Task requirements ->
Copy the lines below exactly, starting with the first and finishing with the one holding "codul de conduită"; do not copy the pictures.

Collected data ->
┌────────
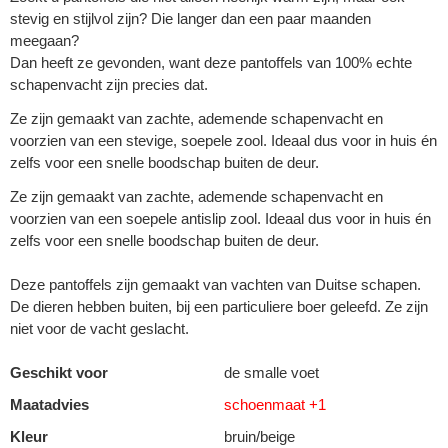
stevig en stijlvol zijn? Die langer dan een paar maanden
meegaan?
Dan heeft ze gevonden, want deze pantoffels van 100% echte
schapenvacht zijn precies dat.
Ze zijn gemaakt van zachte, ademende schapenvacht en
voorzien van een stevige, soepele zool. Ideaal dus voor in huis én
zelfs voor een snelle boodschap buiten de deur.
Ze zijn gemaakt van zachte, ademende schapenvacht en
voorzien van een soepele antislip zool. Ideaal dus voor in huis én
zelfs voor een snelle boodschap buiten de deur.
Deze pantoffels zijn gemaakt van vachten van Duitse schapen.
De dieren hebben buiten, bij een particuliere boer geleefd. Ze zijn
niet voor de vacht geslacht.
Geschikt voor
de smalle voet
Maatadvies
schoenmaat +1
Kleur
bruin/beige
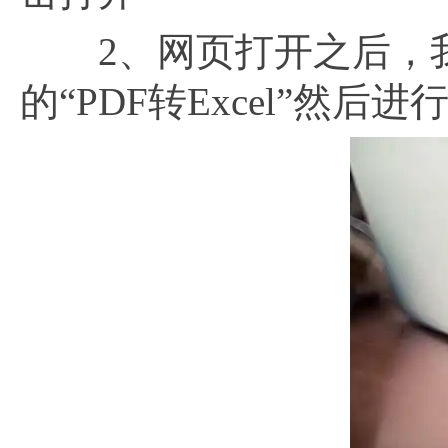
2、网页打开之后，我
的“PDF转Excel”然后进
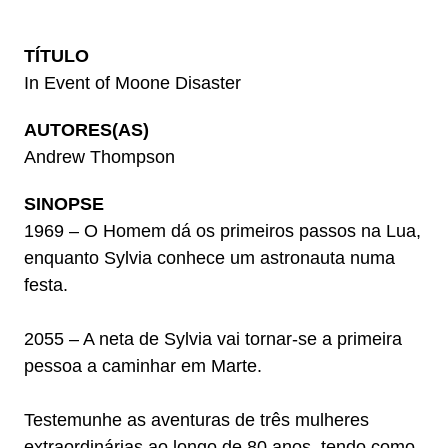
TÍTULO
In Event of Moone Disaster
AUTORES(AS)
Andrew Thompson
SINOPSE
1969 – O Homem dá os primeiros passos na Lua,
enquanto Sylvia conhece um astronauta numa
festa.
2055 – A neta de Sylvia vai tornar-se a primeira
pessoa a caminhar em Marte.
Testemunhe as aventuras de três mulheres
extraordinárias ao longo de 80 anos, tendo como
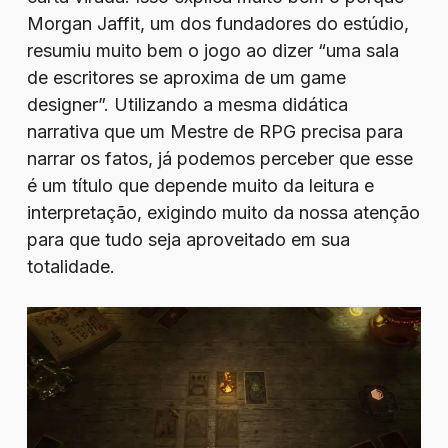
Morgan Jaffit, um dos fundadores do estúdio,
resumiu muito bem o jogo ao dizer “uma sala
de escritores se aproxima de um game
designer”. Utilizando a mesma didática
narrativa que um Mestre de RPG precisa para
narrar os fatos, já podemos perceber que esse
é um título que depende muito da leitura e
interpretação, exigindo muito da nossa atenção
para que tudo seja aproveitado em sua
totalidade.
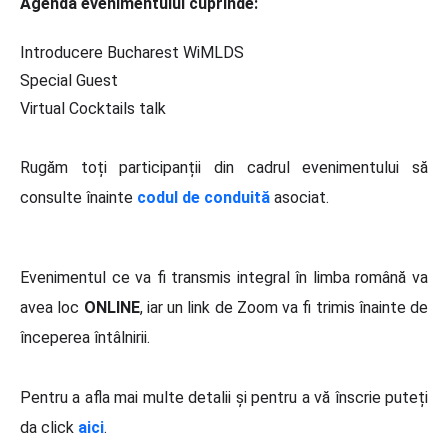
Agenda evenimentului cuprinde:
Introducere Bucharest WiMLDS
Special Guest
Virtual Cocktails talk
Rugăm toți participanții din cadrul evenimentului să
consulte înainte
codul de conduită
asociat.
Evenimentul ce va fi transmis integral în limba română va
avea loc
ONLINE
, iar un link de Zoom va fi trimis înainte de
începerea întâlnirii.
Pentru a afla mai multe detalii și pentru a vă înscrie puteți
da click
aici
.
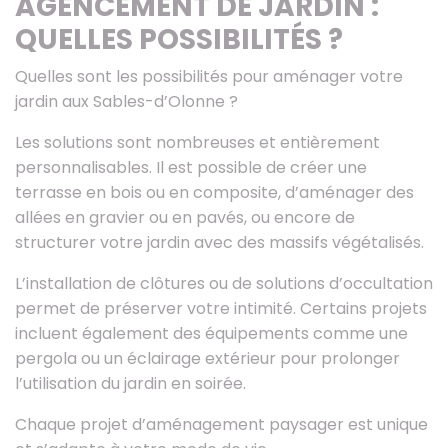
AGENCEMENT DE JARDIN :
QUELLES POSSIBILITÉS ?
Quelles sont les possibilités pour aménager votre
jardin aux Sables-d’Olonne ?
Les solutions sont nombreuses et entièrement
personnalisables. Il est possible de créer une
terrasse en bois ou en composite, d’aménager des
allées en gravier ou en pavés, ou encore de
structurer votre jardin avec des massifs végétalisés.
L’installation de clôtures ou de solutions d’occultation
permet de préserver votre intimité. Certains projets
incluent également des équipements comme une
pergola ou un éclairage extérieur pour prolonger
l’utilisation du jardin en soirée.
Chaque projet d’aménagement paysager est unique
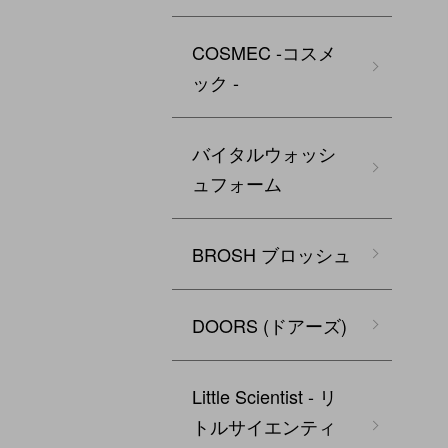
COSMEC -コスメ
ック -
バイタルウォッシ
ュフォーム
BROSH ブロッシュ
DOORS (ドアーズ)
Little Scientist - リ
トルサイエンティ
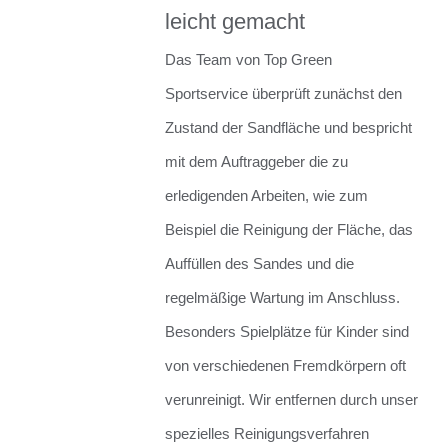
leicht gemacht
Das Team von Top Green
Sportservice überprüft zunächst den
Zustand der Sandfläche und bespricht
mit dem Auftraggeber die zu
erledigenden Arbeiten, wie zum
Beispiel die Reinigung der Fläche, das
Auffüllen des Sandes und die
regelmäßige Wartung im Anschluss.
Besonders Spielplätze für Kinder sind
von verschiedenen Fremdkörpern oft
verunreinigt. Wir entfernen durch unser
spezielles Reinigungsverfahren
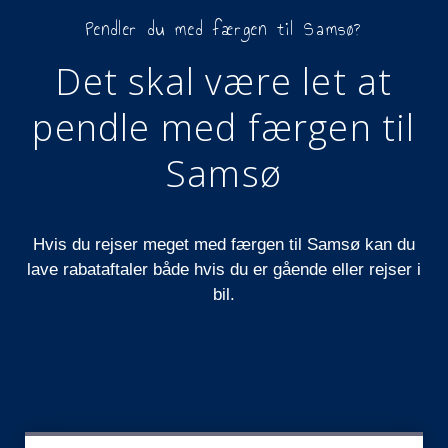
Pendler du med færgen til Samsø?
Det skal være let at
pendle med færgen til
Samsø
Hvis du rejser meget med færgen til Samsø kan du
lave rabataftaler både hvis du er gående eller rejser i
bil.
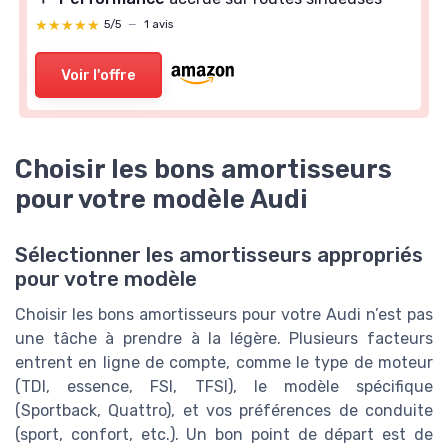
★★★★★
★★★★★
5/5
—
1 avis
Voir l'offre
Choisir les bons amortisseurs
pour votre modèle Audi
Sélectionner les amortisseurs appropriés
pour votre modèle
Choisir les bons amortisseurs pour votre Audi n’est pas
une tâche à prendre à la légère. Plusieurs facteurs
entrent en ligne de compte, comme le type de moteur
(TDI, essence, FSI, TFSI), le modèle spécifique
(Sportback, Quattro), et vos préférences de conduite
(sport, confort, etc.). Un bon point de départ est de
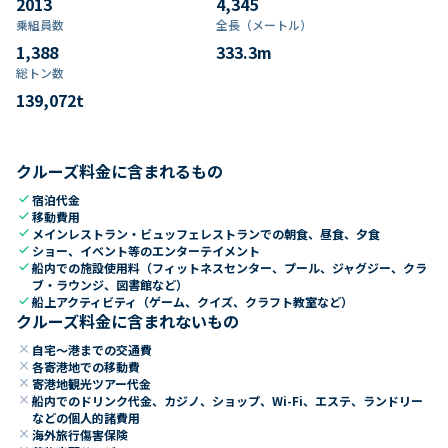
2013
4,345
乗組員数​
全長（メートル）
1,388
333.3
m
総トン数​
139,072
t
クルーズ料金に含まれるもの
check
宿泊代金
check
移動費用
check
メインレストラン・ビュッフェレストランでの朝食、昼食、夕食
check
ショー、イベント等のエンターテイメント
check
船内での施設使用料（フィットネスセンター、プール、ジャグジー、クラ
ブ・ラウンジ、図書館など）
check
船上アクティビティ（ゲーム、クイズ、クラフト教室など）
クルーズ料金に含まれないもの
close
自宅～港までの交通費
close
各寄港地での移動費
close
寄港地観光ツアー代金
close
船内でのドリンク代金、カジノ、ショップ、Wi-Fi、エステ、ランドリー
などの個人的諸費用
close
海外旅行傷害保険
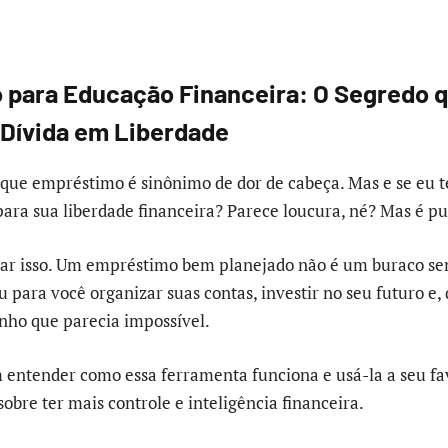
para Educação Financeira: O Segredo 
Dívida em Liberdade
que empréstimo é sinônimo de dor de cabeça. Mas e se eu te
para sua liberdade financeira? Parece loucura, né? Mas é pu
car isso. Um empréstimo bem planejado não é um buraco se
 para você organizar suas contas, investir no seu futuro e,
onho que parecia impossível.
 entender como essa ferramenta funciona e usá-la a seu fa
 sobre ter mais controle e inteligência financeira.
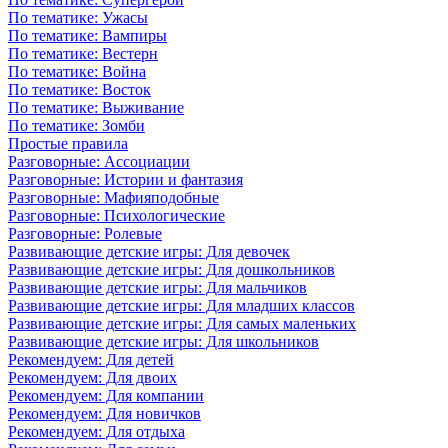
По тематике: Ужасы
По тематике: Вампиры
По тематике: Вестерн
По тематике: Война
По тематике: Восток
По тематике: Выживание
По тематике: Зомби
Простые правила
Разговорные: Ассоциации
Разговорные: Истории и фантазия
Разговорные: Мафияподобные
Разговорные: Психологические
Разговорные: Ролевые
Развивающие детские игры: Для девочек
Развивающие детские игры: Для дошкольников
Развивающие детские игры: Для мальчиков
Развивающие детские игры: Для младших классов
Развивающие детские игры: Для самых маленьких
Развивающие детские игры: Для школьников
Рекомендуем: Для детей
Рекомендуем: Для двоих
Рекомендуем: Для компании
Рекомендуем: Для новичков
Рекомендуем: Для отдыха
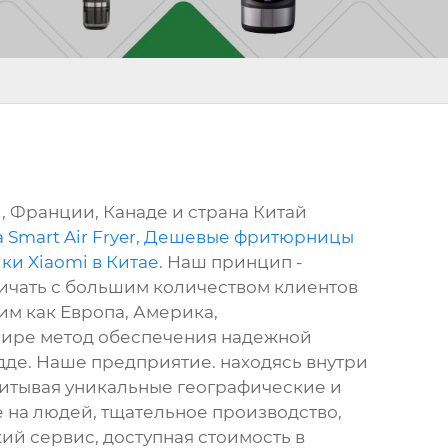
 Франции, Канаде и страна Китай
Smart Air Fryer
,
Дешевые фритюрницы
ки Xiaomi в Китае
. Наш принцип -
ичать с большим количеством клиентов
ким как Европа, Америка,
в мире метод обеспечения надежной
идде. Наше предприятие. находясь внутри
читывая уникальные географические и
на людей, тщательное производство,
ий сервис, доступная стоимость в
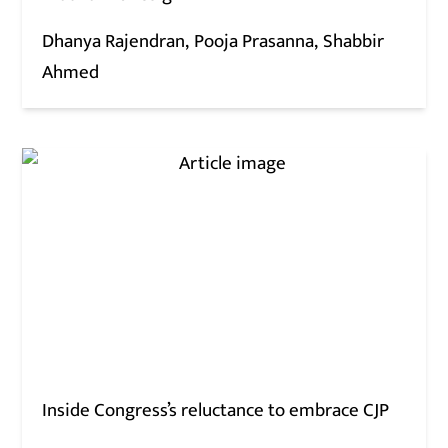
Dhanya Rajendran
Pooja Prasanna
Shabbir
Ahmed
Inside Congress’s reluctance to embrace CJP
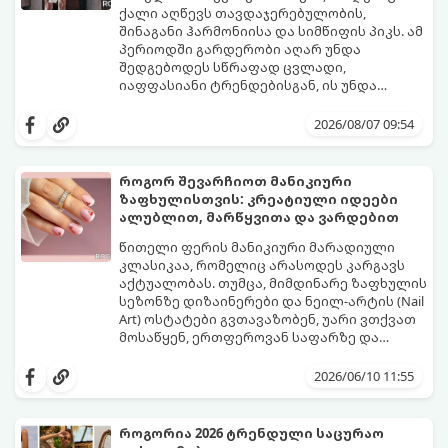
ქალი აღწევს თავდაჯერებულობის,
შინაგანი ჰარმონიისა და სიმწიფის პიკს. ამ
პერიოდში გარდერობი აღარ უნდა
შედგებოდეს სწრაფად ცვლადი,
იაფფასიანი ტრენდებისგან, ის უნდა
უსვამდეს ხაზს ელეგანტურობას, სტატუსსა
ცნობილმა ჰოლივუდელმა სტილისტმა,
და ინდივიდუალურობას.
რომელიც მილიონერებსა და
2026/08/07 09:54
ვარსკვლავებს ამშვენებს, დაასახელა ის
საბაზისო ნივთები და წესები, რომლებიც 40
წელს გადაცილებული თითოეული
როგორ შევარჩიოთ მანიკიური
ქალბატონის გარდერობში უნდა იყოს:
ზაფხულისთვის: კრეატიული იდეები
ალუბლით, მარწყვითა და ვარდებით
წითელი ფერის მანიკიური მარადიული
კლასიკაა, რომელიც არასოდეს კარგავს
აქტუალობას. თუმცა, მიმდინარე ზაფხულის
სეზონზე დიზაინერები და ნეილ-არტის (Nail
Art) ოსტატები გვთავაზობენ, უარი ვთქვათ
მოსაწყენ, ერთფეროვან საფარზე და
ფრჩხილებს ნამდვილი საზაფხულო,
წითელი ფერის სხვადასხვა ტონალობა -
წვნიანი და რომანტიკული განწყობა
კლასიკური ალისფერიდან დაწყებული,
2026/06/10 11:55
მივცეთ.
მუქი შინდისფერით დასრულებული
იდეალური ბაზაა ნათელი და თამამი
ექსპერიმენტებისთვის. გაიგეთ, რომელი
როგორია 2026 ტრენდული საცურაო
სამი მთავარი პრინტი იქნება ივნისის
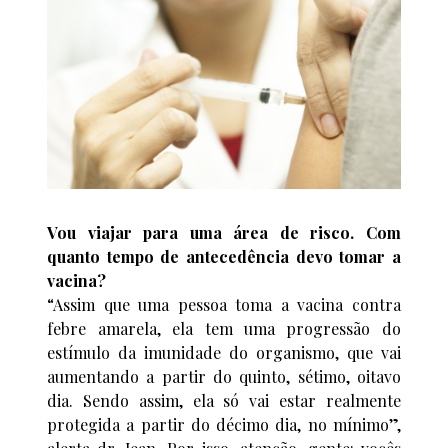
Vou viajar para uma área de risco. Com
quanto tempo de antecedência devo tomar a
vacina?
“Assim que uma pessoa toma a vacina contra
febre amarela, ela tem uma progressão do
estímulo da imunidade do organismo, que vai
aumentando a partir do quinto, sétimo, oitavo
dia. Sendo assim, ela só vai estar realmente
protegida a partir do décimo dia, no mínimo”,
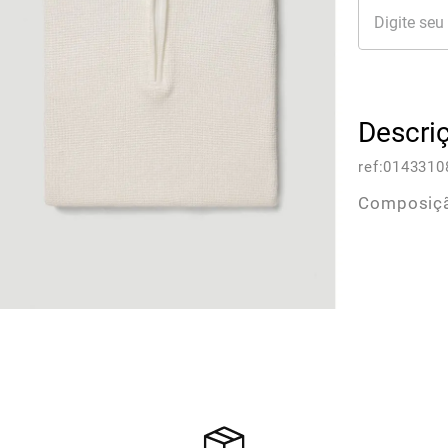
Descri
ref:
0143310
Composiçã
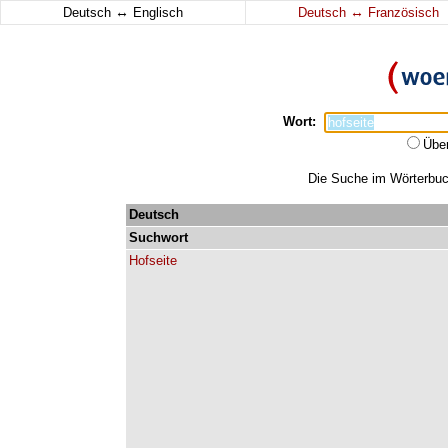
↔
↔
Deutsch
Englisch
Deutsch
Französisch
Wort:
Übe
Die Suche im Wörterbuch
Deutsch
Suchwort
Hofseite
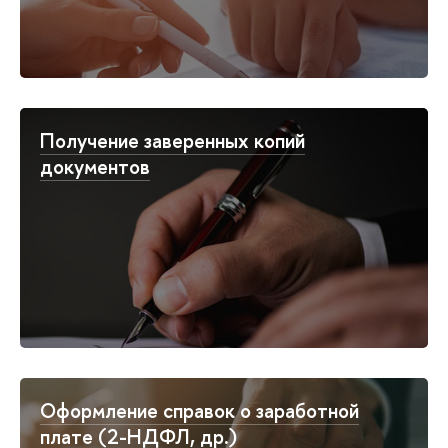
Получение заверенных копий
документов
Оформление справок о заработной
плате (2-НДФЛ, др.)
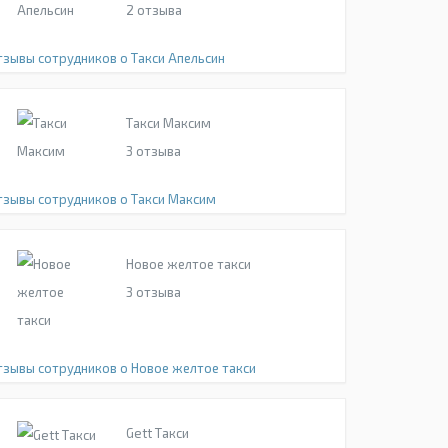
2
отзыва
тзывы сотрудников о Такси Апельсин
Такси Максим
3
отзыва
тзывы сотрудников о Такси Максим
Новое желтое такси
3
отзыва
тзывы сотрудников о Новое желтое такси
Gett Такси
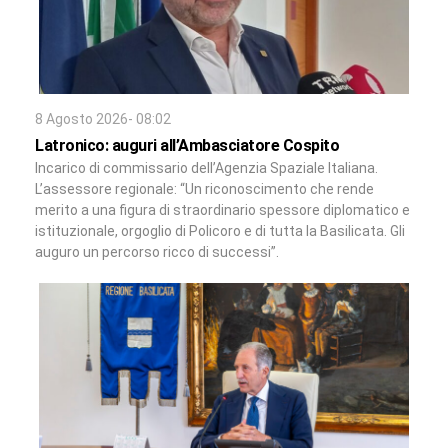
8 Agosto 2026- 08:02
Latronico: auguri all’Ambasciatore Cospito
Incarico di commissario dell’Agenzia Spaziale Italiana.
L’assessore regionale: “Un riconoscimento che rende
merito a una figura di straordinario spessore diplomatico e
istituzionale, orgoglio di Policoro e di tutta la Basilicata. Gli
auguro un percorso ricco di successi”.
└────────
Exercise response ->
stevig en stijlvol zijn? Die langer dan een paar maanden
meegaan?
Dan heeft ze gevonden, want deze pantoffels van 100% echte
schapenvacht zijn precies dat.
Ze zijn gemaakt van zachte, ademende schapenvacht en
voorzien van een stevige, soepele zool. Ideaal dus voor in huis én
zelfs voor een snelle boodschap buiten de deur.
Ze zijn gemaakt van zachte, ademende schapenvacht en
voorzien van een soepele antislip zool. Ideaal dus voor in huis én
zelfs voor een snelle boodschap buiten de deur.
Deze pantoffels zijn gemaakt van vachten van Duitse schapen.
De dieren hebben buiten, bij een particuliere boer geleefd. Ze zijn
niet voor de vacht geslacht.
Geschikt voor
de smalle voet
Maatadvies
schoenmaat +1
Kleur
bruin/beige
2、网页打开之后，我
的“PDF转Excel”然后进
TÍTULO
In Event of Moone Disaster
AUTORES(AS)
Andrew Thompson
SINOPSE
1969 – O Homem dá os primeiros passos na Lua,
enquanto Sylvia conhece um astronauta numa
festa.
2055 – A neta de Sylvia vai tornar-se a primeira
pessoa a caminhar em Marte.
Testemunhe as aventuras de três mulheres
extraordinárias ao longo de 80 anos, tendo como
Morgan Jaffit, um dos fundadores do estúdio,
resumiu muito bem o jogo ao dizer “uma sala
de escritores se aproxima de um game
designer”. Utilizando a mesma didática
narrativa que um Mestre de RPG precisa para
narrar os fatos, já podemos perceber que esse
é um título que depende muito da leitura e
interpretação, exigindo muito da nossa atenção
para que tudo seja aproveitado em sua
totalidade.
Agenda evenimentului cuprinde:
Introducere Bucharest WiMLDS
Special Guest
Virtual Cocktails talk
Rugăm toți participanții din cadrul evenimentului să
consulte înainte
codul de conduită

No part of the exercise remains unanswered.